Pour l’historien, l’attachement à la terre va au-delà d’un simple lien géographique. Il s’agit d’un ancrage identitaire, un héritage à transmettre. Les frontières de l’Arménie, bien que mouvantes à travers l’histoire, ont toujours représenté plus qu’un simple tracé sur une carte. Elles incarnent une histoire millénaire, une foi et une culture. Perdre cette connexion, selon lui, signifie également perdre une partie de ce qui fait l’identité arménienne. Cette idée est au cœur des initiatives d’IWAY, qui cherchent à encourager les communautés des régions frontalières à rester enracinées, malgré les défis économiques et sécuritaires. « Si nous n’offrons pas aux habitants des villages frontaliers une vie décente et sûre, ils partiront. Et si eux partent, alors qui protégera ces terres ? », a déclaré une représentante de l’organisation. Pour IWAY, préserver ces communautés, c’est préserver l’Arménie elle-même.

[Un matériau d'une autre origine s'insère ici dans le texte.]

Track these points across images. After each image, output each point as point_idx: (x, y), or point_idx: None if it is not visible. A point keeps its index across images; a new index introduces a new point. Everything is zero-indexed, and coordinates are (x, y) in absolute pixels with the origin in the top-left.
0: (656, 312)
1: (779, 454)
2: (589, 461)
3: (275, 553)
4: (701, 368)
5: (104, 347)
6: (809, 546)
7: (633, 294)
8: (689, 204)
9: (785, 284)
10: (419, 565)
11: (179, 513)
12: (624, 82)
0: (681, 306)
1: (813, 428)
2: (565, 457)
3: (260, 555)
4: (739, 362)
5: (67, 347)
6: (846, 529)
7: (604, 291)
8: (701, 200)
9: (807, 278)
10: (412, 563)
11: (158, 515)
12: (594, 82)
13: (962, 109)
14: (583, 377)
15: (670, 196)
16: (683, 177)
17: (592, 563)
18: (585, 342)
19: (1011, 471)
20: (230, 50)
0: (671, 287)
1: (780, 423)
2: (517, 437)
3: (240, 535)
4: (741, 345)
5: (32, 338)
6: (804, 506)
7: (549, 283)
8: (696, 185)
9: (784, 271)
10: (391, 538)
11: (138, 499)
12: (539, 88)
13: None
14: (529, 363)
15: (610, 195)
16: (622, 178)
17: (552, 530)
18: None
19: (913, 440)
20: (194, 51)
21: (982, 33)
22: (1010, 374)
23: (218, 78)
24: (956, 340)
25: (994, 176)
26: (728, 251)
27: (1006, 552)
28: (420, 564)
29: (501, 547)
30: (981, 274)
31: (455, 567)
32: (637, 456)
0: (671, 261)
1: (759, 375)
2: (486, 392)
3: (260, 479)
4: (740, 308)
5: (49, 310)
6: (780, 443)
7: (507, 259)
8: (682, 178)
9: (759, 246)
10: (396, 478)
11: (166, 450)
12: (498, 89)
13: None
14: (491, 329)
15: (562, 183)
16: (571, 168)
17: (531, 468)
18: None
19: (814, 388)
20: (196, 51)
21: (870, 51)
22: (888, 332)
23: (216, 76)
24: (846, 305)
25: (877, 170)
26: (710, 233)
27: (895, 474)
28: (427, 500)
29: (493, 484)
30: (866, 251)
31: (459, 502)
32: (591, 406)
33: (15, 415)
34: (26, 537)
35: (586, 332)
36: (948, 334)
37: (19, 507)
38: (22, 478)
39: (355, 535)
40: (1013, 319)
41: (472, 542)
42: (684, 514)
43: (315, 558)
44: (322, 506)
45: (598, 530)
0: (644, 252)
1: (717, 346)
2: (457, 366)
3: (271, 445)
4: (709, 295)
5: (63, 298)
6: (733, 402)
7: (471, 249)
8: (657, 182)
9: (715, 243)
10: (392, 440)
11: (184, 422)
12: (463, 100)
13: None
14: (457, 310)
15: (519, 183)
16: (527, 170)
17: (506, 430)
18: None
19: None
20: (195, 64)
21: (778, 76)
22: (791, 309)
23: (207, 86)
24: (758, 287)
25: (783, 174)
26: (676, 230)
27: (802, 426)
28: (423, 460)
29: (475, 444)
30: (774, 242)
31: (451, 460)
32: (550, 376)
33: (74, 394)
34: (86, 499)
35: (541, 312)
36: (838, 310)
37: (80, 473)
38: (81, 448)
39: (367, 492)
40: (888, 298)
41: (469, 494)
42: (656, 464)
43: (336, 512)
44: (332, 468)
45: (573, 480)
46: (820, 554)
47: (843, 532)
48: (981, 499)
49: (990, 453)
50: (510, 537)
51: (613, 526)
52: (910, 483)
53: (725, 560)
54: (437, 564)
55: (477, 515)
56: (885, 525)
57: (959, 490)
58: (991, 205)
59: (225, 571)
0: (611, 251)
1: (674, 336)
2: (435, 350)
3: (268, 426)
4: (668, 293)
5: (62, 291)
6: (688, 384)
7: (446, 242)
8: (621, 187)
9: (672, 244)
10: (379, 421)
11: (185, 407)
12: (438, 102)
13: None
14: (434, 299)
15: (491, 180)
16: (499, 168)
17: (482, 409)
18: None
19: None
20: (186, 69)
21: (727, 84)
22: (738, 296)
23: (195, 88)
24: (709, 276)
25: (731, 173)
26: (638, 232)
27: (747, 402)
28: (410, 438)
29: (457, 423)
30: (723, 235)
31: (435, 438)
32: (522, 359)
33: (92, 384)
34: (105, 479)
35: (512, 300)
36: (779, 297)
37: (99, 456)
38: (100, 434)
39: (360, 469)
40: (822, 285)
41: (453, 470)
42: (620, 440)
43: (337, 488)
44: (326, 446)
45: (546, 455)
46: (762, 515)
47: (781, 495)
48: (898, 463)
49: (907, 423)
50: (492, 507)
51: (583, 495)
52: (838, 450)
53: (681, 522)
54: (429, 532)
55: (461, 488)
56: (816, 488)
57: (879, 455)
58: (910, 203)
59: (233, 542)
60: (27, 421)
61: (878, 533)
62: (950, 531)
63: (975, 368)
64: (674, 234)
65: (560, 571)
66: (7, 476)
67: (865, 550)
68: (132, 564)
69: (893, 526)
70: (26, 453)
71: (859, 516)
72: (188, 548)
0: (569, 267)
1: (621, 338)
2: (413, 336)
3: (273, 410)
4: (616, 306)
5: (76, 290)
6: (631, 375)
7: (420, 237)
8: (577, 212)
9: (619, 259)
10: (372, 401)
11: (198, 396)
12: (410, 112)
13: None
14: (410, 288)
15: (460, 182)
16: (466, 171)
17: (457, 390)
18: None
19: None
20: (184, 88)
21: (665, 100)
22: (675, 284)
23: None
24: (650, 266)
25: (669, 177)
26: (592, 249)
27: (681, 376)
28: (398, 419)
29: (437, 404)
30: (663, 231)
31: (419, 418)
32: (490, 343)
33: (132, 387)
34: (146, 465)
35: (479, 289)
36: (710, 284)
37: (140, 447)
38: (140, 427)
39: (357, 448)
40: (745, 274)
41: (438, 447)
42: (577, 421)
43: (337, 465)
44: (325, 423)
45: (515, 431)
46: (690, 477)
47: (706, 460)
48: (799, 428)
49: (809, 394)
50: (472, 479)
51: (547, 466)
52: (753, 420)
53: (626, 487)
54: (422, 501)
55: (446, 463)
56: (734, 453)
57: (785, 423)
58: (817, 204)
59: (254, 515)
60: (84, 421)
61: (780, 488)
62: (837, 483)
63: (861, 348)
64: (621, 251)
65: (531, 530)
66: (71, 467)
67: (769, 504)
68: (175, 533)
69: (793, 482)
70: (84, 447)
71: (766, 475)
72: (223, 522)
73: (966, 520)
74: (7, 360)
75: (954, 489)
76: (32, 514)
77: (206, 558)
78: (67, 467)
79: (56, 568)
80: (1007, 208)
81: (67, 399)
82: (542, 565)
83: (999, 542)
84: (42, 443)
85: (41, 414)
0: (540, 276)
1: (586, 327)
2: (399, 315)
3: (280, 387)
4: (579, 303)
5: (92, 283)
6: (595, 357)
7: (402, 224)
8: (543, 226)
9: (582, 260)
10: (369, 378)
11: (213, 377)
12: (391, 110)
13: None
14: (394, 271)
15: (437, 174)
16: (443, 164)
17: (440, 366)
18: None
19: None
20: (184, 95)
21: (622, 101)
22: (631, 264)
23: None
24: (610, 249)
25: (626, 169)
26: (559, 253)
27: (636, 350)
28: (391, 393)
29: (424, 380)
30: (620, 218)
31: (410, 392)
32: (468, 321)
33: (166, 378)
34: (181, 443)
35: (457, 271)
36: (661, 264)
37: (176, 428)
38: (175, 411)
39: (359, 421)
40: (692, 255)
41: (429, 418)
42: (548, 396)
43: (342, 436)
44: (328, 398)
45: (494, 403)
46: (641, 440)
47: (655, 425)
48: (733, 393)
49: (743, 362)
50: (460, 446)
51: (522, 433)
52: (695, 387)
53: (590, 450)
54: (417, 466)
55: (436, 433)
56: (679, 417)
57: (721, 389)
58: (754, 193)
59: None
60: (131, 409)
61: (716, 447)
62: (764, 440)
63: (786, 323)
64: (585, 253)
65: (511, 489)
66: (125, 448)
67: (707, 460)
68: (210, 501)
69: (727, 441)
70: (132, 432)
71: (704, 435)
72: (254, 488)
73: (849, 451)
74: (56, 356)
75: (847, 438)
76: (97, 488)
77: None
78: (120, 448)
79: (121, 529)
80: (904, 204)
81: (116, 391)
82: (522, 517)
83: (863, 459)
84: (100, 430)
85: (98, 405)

Monsieur Galichian a également insisté sur l’importance de transmettre cette conscience identitaire aux nouvelles générations, qu’elles vivent en Arménie ou dans la diaspora. L’éducation, la culture et la connaissance des racines historiques jouent un rôle essentiel dans ce processus. « La mémoire collective est notre plus grande richesse, mais elle doit être nourrie, enseignée et vécue », a-t-il expliqué.

Pour les participants à la conférence, cette réflexion a offert une perspective renouvelée sur l’interdépendance entre les individus, leur terre et leur histoire. Elle a également rappelé que chaque action en faveur des régions frontalières, même modeste, contribue à maintenir ce lien vital entre les Arméniens et leur territoire ancestral.

 

Une conférence inspirante pour un public engagé

Pour les membres de l’International Women’s Association of Yerevan, cette conférence représentait bien plus qu’une simple leçon d’histoire. Si l’organisation se revendique apolitique, elle reconnaît l’importance de la connaissance historique pour appuyer ses projets de terrain. « Nous sommes neutres, mais il est essentiel de comprendre l’histoire pour pouvoir, parfois, dire un mot juste, factuel, qui soutient une communauté », a affirmé Madame Kasabyan, représentante d’IWAY.

Cette neutralité assumée ne signifie pas indifférence. Bien au contraire, les membres de l’association cherchent à intégrer une meilleure compréhension des réalités historiques et géographiques dans leurs actions. En abordant les dynamiques complexes des frontières arméniennes à travers le prisme des cartes et des récits de Rouben Galichian, la conférence a permis au public d’élargir sa vision des défis que rencontrent aujourd’hui les régions frontalières.

L’événement s’est également révélé être une source d’inspiration pour celles qui soutiennent activement les communautés vivant en première ligne des tensions géopolitiques. « Nous travaillons pour renforcer la résilience de ces villages, car leurs habitants sont les premiers gardiens de nos frontières », a expliqué Madame Kasabyan lors de l’interview. Comprendre les contextes historiques, comme les modifications de frontières sous l’Union soviétique ou les périodes de domination étrangère, permet aux membres de l’association d’ancrer leur engagement dans une vision plus large.

La conférence a aussi mis en lumière l’importance de l’histoire comme outil de sensibilisation auprès des membres expatriées d’IWAY. Beaucoup d’entre elles, nouvellement arrivées en Arménie ou peu familières avec son passé complexe, ont trouvé dans cette présentation une occasion de renforcer leur lien avec le pays. « Cela nous aide à comprendre pourquoi nos projets aux frontières sont si cruciaux », a ajouté une participante.

 

En fin de compte, cette conférence a rappelé à chacun que l’histoire, même dans sa neutralité, peut être un moteur d’action. Elle permet d’établir un pont entre la connaissance et l’impact concret, renforçant la mission d’IWAY : protéger et soutenir non seulement les communautés aux frontières, mais également le riche patrimoine arménien qu’elles incarnent. En mêlant érudition et engagement, cet événement a rappelé l’importance de préserver non seulement les terres, mais aussi l’identité et l’histoire qu’elles incarnent.